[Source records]
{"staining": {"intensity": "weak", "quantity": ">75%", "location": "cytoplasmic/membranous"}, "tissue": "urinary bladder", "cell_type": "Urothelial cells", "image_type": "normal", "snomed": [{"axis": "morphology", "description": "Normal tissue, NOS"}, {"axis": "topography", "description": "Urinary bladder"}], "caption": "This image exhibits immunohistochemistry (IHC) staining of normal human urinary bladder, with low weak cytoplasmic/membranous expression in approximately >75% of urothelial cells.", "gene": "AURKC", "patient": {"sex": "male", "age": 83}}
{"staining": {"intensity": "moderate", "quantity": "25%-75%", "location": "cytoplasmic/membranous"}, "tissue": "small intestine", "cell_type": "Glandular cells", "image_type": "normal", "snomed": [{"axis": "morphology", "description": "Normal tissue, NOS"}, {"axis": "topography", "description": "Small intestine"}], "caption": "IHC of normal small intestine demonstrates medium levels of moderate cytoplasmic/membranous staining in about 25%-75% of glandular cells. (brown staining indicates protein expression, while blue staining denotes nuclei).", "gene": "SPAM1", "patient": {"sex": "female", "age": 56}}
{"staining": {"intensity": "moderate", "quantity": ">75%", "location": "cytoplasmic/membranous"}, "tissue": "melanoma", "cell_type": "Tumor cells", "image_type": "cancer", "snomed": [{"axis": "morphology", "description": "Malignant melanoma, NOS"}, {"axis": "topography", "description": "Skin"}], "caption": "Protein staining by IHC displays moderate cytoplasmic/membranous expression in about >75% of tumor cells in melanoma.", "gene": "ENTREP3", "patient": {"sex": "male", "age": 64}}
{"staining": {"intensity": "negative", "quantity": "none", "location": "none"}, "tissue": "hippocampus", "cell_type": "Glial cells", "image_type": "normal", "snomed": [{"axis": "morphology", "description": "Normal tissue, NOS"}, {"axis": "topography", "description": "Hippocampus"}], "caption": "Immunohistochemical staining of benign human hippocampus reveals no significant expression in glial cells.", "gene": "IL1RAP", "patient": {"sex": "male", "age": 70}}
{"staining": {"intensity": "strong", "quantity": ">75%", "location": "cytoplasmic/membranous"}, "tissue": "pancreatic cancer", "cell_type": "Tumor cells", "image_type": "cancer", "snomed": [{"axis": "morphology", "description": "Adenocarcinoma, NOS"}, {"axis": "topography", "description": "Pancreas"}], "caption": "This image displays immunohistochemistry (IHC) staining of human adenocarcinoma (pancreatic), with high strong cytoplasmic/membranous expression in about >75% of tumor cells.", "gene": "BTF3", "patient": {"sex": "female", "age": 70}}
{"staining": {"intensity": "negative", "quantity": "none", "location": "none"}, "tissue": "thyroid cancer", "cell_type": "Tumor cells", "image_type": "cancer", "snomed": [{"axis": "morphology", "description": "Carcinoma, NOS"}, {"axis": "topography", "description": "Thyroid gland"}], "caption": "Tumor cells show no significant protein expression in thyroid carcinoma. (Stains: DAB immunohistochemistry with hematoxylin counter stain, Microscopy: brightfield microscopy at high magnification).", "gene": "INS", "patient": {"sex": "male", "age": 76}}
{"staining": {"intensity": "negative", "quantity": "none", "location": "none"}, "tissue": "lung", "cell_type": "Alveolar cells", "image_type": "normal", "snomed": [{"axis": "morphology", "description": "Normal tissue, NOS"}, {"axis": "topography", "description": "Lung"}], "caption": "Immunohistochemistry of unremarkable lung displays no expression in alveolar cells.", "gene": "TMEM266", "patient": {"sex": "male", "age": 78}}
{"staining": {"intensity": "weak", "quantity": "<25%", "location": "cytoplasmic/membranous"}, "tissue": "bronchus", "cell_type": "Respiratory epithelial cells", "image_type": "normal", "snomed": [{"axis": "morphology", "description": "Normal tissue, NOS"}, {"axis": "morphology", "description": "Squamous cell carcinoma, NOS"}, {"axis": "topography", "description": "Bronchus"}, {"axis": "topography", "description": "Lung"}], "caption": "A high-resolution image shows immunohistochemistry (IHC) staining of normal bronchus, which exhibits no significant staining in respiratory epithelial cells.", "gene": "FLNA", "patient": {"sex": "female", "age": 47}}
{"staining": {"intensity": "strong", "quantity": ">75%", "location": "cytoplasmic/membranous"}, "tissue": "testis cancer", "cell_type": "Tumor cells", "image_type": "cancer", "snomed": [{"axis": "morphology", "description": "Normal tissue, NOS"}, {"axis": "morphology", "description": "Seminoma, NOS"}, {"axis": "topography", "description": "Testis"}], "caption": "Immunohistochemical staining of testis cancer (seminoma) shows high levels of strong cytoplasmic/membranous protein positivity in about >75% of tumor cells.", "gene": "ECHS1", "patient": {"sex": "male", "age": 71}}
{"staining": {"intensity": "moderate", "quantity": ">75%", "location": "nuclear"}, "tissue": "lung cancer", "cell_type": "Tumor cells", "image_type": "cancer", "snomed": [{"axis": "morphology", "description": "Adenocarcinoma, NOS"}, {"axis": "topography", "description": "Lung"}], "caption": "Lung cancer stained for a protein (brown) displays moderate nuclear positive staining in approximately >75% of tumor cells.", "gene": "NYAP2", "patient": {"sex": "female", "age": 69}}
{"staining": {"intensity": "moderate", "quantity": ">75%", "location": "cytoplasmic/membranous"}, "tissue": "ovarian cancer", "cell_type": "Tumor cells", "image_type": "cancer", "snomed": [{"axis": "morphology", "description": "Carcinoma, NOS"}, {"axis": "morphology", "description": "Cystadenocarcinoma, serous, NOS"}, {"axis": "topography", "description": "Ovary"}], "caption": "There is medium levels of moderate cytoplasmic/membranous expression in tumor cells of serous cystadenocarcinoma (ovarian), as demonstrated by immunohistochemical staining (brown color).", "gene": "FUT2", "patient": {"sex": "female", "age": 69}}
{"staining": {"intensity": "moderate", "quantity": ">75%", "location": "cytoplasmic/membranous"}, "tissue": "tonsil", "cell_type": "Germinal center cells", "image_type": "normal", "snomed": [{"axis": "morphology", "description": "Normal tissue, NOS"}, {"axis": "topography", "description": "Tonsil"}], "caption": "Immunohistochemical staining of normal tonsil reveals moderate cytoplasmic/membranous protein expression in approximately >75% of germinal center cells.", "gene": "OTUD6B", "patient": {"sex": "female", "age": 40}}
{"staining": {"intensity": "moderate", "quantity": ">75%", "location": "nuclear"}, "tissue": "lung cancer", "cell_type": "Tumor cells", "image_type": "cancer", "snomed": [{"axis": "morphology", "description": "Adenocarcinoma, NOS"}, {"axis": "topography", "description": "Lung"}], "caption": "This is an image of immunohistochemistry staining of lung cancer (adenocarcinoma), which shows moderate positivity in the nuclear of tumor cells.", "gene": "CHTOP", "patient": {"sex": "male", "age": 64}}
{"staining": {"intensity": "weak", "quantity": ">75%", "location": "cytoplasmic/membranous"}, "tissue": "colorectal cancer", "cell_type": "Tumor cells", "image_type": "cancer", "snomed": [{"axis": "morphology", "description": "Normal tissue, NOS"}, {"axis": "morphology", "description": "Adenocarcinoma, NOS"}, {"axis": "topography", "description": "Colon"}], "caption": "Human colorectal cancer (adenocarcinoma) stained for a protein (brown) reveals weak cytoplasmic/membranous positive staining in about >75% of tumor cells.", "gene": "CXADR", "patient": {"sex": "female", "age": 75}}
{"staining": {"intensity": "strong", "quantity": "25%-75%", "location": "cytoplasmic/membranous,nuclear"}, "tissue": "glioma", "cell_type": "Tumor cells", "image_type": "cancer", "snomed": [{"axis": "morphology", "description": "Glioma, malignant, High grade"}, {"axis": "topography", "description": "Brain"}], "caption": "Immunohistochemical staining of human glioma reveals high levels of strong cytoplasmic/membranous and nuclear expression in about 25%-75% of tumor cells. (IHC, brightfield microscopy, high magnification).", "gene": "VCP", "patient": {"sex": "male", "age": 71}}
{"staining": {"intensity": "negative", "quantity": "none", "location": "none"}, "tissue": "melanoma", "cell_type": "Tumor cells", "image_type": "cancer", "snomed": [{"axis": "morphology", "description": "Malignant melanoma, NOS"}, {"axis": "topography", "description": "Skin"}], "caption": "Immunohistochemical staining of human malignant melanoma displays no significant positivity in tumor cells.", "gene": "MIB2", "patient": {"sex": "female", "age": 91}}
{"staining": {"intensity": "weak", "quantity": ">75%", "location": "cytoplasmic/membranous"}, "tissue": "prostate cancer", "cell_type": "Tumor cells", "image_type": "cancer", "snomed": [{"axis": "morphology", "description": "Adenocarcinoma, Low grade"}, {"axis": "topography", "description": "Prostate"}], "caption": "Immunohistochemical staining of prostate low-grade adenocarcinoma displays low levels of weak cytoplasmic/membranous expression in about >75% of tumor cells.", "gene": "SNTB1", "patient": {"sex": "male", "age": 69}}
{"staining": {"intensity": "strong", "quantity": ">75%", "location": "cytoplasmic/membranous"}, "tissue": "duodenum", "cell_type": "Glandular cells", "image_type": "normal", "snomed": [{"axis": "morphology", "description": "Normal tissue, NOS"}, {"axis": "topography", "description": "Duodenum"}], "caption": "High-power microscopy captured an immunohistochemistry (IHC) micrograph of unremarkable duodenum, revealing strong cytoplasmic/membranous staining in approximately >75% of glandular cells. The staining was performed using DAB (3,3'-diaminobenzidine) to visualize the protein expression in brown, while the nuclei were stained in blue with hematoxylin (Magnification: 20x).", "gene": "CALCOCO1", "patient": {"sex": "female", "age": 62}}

» WHAT IS EXPECTED
Would you please repeat exactly the lines above, starting at the line with "cells show no" and stopping at the line with "of unremarkable lung", both included?

» ANSWER SECTION
{"staining": {"intensity": "negative", "quantity": "none", "location": "none"}, "tissue": "thyroid cancer", "cell_type": "Tumor cells", "image_type": "cancer", "snomed": [{"axis": "morphology", "description": "Carcinoma, NOS"}, {"axis": "topography", "description": "Thyroid gland"}], "caption": "Tumor cells show no significant protein expression in thyroid carcinoma. (Stains: DAB immunohistochemistry with hematoxylin counter stain, Microscopy: brightfield microscopy at high magnification).", "gene": "INS", "patient": {"sex": "male", "age": 76}}
{"staining": {"intensity": "negative", "quantity": "none", "location": "none"}, "tissue": "lung", "cell_type": "Alveolar cells", "image_type": "normal", "snomed": [{"axis": "morphology", "description": "Normal tissue, NOS"}, {"axis": "topography", "description": "Lung"}], "caption": "Immunohistochemistry of unremarkable lung displays no expression in alveolar cells.", "gene": "TMEM266", "patient": {"sex": "male", "age": 78}}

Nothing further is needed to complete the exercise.